All of them, however, treat DSP as approximation or after-the-fact analytics. None makes signal-processing operations exact, deterministic first-class operators within a query algebra. This confirms that the niche is thin, and that my angle of attack — exactness over rational numbers — is distinct.
What this strand does not touch: TSMS optimize ingestion scale, compression, and retention. DSP is a second-class citizen in them — an analytical add-on, not the core of the semantics.
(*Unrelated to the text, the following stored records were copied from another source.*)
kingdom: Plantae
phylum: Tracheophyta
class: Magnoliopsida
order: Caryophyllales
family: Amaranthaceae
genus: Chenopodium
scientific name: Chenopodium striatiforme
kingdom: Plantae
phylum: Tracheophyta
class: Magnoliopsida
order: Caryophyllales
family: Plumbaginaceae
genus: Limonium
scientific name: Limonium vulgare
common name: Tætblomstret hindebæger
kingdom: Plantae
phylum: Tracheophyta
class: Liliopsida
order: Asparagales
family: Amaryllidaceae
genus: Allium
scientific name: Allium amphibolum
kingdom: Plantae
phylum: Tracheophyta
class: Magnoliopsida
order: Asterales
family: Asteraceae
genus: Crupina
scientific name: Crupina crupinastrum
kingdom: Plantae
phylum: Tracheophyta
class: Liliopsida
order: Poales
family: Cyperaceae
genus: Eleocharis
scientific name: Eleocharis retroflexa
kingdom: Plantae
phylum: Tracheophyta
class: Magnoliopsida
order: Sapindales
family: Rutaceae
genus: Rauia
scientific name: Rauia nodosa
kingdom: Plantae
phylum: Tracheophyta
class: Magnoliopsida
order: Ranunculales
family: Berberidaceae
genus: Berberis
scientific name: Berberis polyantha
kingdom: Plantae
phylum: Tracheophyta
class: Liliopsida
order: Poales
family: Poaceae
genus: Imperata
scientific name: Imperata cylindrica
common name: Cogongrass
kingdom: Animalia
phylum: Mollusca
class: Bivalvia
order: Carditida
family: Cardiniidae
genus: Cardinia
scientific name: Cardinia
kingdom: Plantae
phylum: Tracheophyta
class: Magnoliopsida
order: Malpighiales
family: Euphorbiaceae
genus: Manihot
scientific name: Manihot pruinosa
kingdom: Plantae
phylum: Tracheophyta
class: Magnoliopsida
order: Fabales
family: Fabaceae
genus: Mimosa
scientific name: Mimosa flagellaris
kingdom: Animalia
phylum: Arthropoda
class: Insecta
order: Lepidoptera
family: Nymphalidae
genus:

The blank spot: where the contribution lies
Once the five layers are overlaid, the picture becomes clear. Each field touches one or two walls of the problem, but none occupies their intersection:
| Field | Beatty/Fraenkel | Exact DSP | Stream algebra / query language | Deterministic time discipline |
|---|---|---|---|---|
| Number theory | ✔ | – | – | – |
| Scheduling (pinwheel) | ✔ | – | – | partial |
| Multirate DSP | – | ✔ | – | – |
| DSMS (CQL, PIPES) | – | – | ✔ | – |
| TSMS / in-database DSP | – | partial | partial | – |
| RetractorDB | ✔ | ✔ | ✔ | ✔ |
RetractorDB’s contribution lies not in any single component — it lies in their synthesis: in using covering systems (rational Beatty sequences and Fraenkel’s theorem) as the semantic foundation for a declarative stream algebra that implements exact signal-processing operators inside a database system, under deterministic time discipline. A clarification matters here: the system guarantees deterministic execution semantics (identical inputs give identical results in identical order) and a predictable, sequential execution model — I deliberately do not claim hard real-time guarantees, since those require worst-case execution-time analysis on a real-time operating system, and remain future work. Number theory has Beatty, and even scheduling, but doesn’t connect them to a database or to DSP. DSP has multirate processing and rational filter banks, but doesn’t reach for Fraenkel and doesn’t frame it as a query language. DSMS has stream algebras and optimization rules, but on the windowed (s, τ) model, not the differential (sₙ, Δ) one. This intersection is empty.
⚠️ Warning
Hence a real risk, which I point out directly: the scheduling community has been publishing this same Beatty/Fraenkel machinery in 2023–2025. The problem itself — together with the need for a declarative stream algebra and a continuous query language — was already formulated back in 2003–2005, in the context of computer-assisted fetal monitoring [25]; I laid the “covering systems ↔ stream alignment and DSP” bridge in a 2006 publication [3], but in a venue with low discoverability. If this result doesn’t reach well-cited circulation, the same bridge may be independently built and credited to someone else.
Methodological caveat
This is a targeted review, not a systematic one — based on searching across five strands, not a full citation analysis. A “forward citation” review of Samadi’s paper [16] confirms the point: according to Semantic Scholar (as of July 2026), its only recorded citations are a paper on Gabor window design, two systems-theoretic papers on multirate systems, and the 2006 bridge paper itself [3] — none of them uses Beatty sequences or Fraenkel’s theorem. The closest use of this machinery outside number theory that I’m aware of is the construction of exponential Riesz bases from Beatty–Fraenkel sequences (Pfander, Revay, and Walnut) [24] — but that belongs to pure harmonic analysis and doesn’t touch filter banks or sample-rate conversion. What remains for full closure is a systematic review of the scheduling strand [14] and of the filter-bank literature as a whole; if a use of Fraenkel’s theorem in multirate DSP exists, it narrows the scope of the novelty claim and should be accounted for here.